Transmissible Spongiform Encephalopathies, or Prion diseases, are a group of slow and deadly degenerative pathologies of the Central Nervous System affecting not only animals but also humans. They encompass mainly Creutzfeldt-Jakob disease in man, scrapie in sheep and goat and bovine spongiform encephalopathy. One of the least known aspects of these rare pathologies is the sequence of events triggered by the conformational change of PrPc into PrPsc, and leading to neuropathological degeneration. The present proposal is specifically designed to address this central problem, by a collaborative approach between four European laboratories with strong expertise in molecular biological, morphological and electrophysiological techniques. We feel that a global approach, integrating the specific data obtained by each of these techniques in a unified view, is the only way to get an efficient cross-talk and a rapid progress in the understanding of these puzzling pathologies.
We have chosen to concentrate on the study of two specific and related problems: 1 - what is the role of PrPc in normal neurons, glia and neural circuits? and 2 - what are the structural changes leading to the morpho-functional alterations of prion-infected CNS structures?
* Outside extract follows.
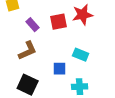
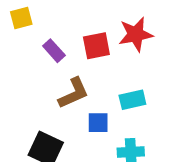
brown L-shape: (28, 51) -> (74, 93), moved
cyan rectangle: (81, 55) -> (132, 100), turned -35

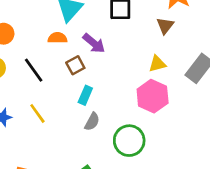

The cerebellum was taken as a model structure to study the normal and pathological aspects of PrP because it is one of the best known brain parts, which insures a rapid and precise integration of new data in a coherent body of biological relationships and because there is a significant cerebellar tropism of PrP physiopathology.
Single cell RT-PCR, Golgi impregnation and immunohistochemical labelling, photon and electron-microscopical analysis and electrophysiological recordings in normal, in PrP0/0 and in scrapie-infected murine strains will be used to address the two above-mentioned problems. The experimental approach has been divided in four packages and fourteen activities, each to be achieved in a specific time inside the three year program. The main goals consist of 1 )PrPc localization on cellular types of normal cerebellum. 2) Analysis of the cortico-cerebellar network of PrP0/0 mice 3) Determination of the exact time table of degeneration in scrapie-inoculated strains. 4) Determination of structural mechanisms responsible for cell degeneration.